The Italian iGaming market is about to undergo the most radical reform since its launch in 2011. Suggested by the Ministry of Economy and Finance (MEF), it is known as the Reorganization Decree. The reform ushers in some major changes seeking to increase license costs, combat criminal activities, and introduce robust player protection mechanisms. The Italian government announced its approval of the decree’s terms this Tuesday.
As per the new licensing framework, the concessions will be limited to five licenses for each operator. They will be subjected to an authorization fee of €7 million, representing a 35-fold increase from the current one, which stands at €200,000. Along with the updated license fee, an operating fee of 3% will also apply. In addition, concessionaires will be charged with a 0.2% annual fee of their net revenues.
The Italian government aims to raise funds to promote responsible gambling initiatives that will be monitored by a newly-formed unit, reporting to the Authority of Customs and Monopolies (ADM). The expected revenues stand at €200 million for 2024 and €150 million for 2025, while the concession fee will generate annual proceeds of €100 million. Registration fees will bring in an additional €6 million in annual revenue.
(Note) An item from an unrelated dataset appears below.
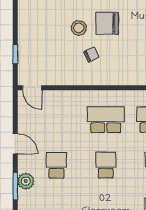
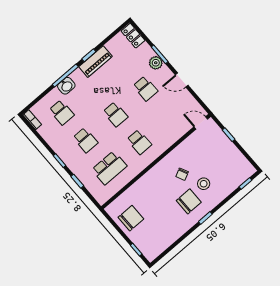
school desk: (106, 120) -> (139, 142), width x0.54

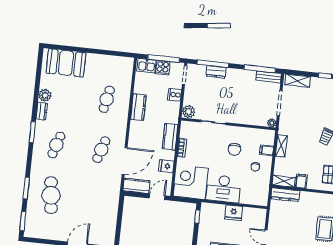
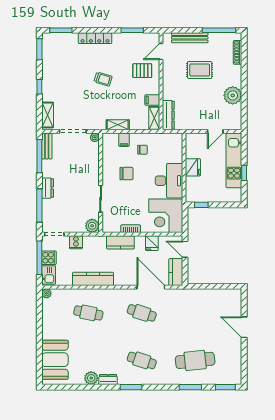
plant: (129, 62) -> (47, 293), added
dresser: (216, 72) -> (48, 188), moved
kitchen counter: (138, 107) -> (93, 279), width x1.50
Besides the monetary aspect, the decree includes measures to thwart criminal activities and illegal gambling. They concern the blocking of unlicensed operators, to curb black market proliferation, which has been estimated at €1 billion.
The decree also focuses on vulnerable groups of players (especially minors) by introducing gambling self-limitations and restrictions based on deposit amounts. Strengthening self-exclusion mechanisms is also high on the agenda of the decree.
Gambling Unions in Italy Disapprove of the License Fee Increase
Acadi, the Italian online gambling trade association, and Logico, the association for slot machine vendors, have voiced their concerns over the proposed reforms ahead of their implementation. They warned the government not to proceed with the reform, without feedback from the gambling industry.
According to government expectations, roughly 50 operators, out of Italy’s current 83 operators will apply for licenses, following the introduction of the new fees.
Furthermore, as CasinoGamesPro already reported last month, the European Gaming and Betting Association (EGBA) has also expressed its concerns over the Reorganization Decree, highlighting its impact on licensed operators, player protections, and the expected spike in black market gambling.
In contrast, Giorgia Meloni, Italy’s Prime Minister, has expressed her support for overhauling the land-based and online gambling sector, defining it as a major contributor to the country’s economy.
The Reorganization Decree is the third attempt of the Italian government over the last decade to reform the gambling sector, with the previous two failing due to political issues or opposition from the public.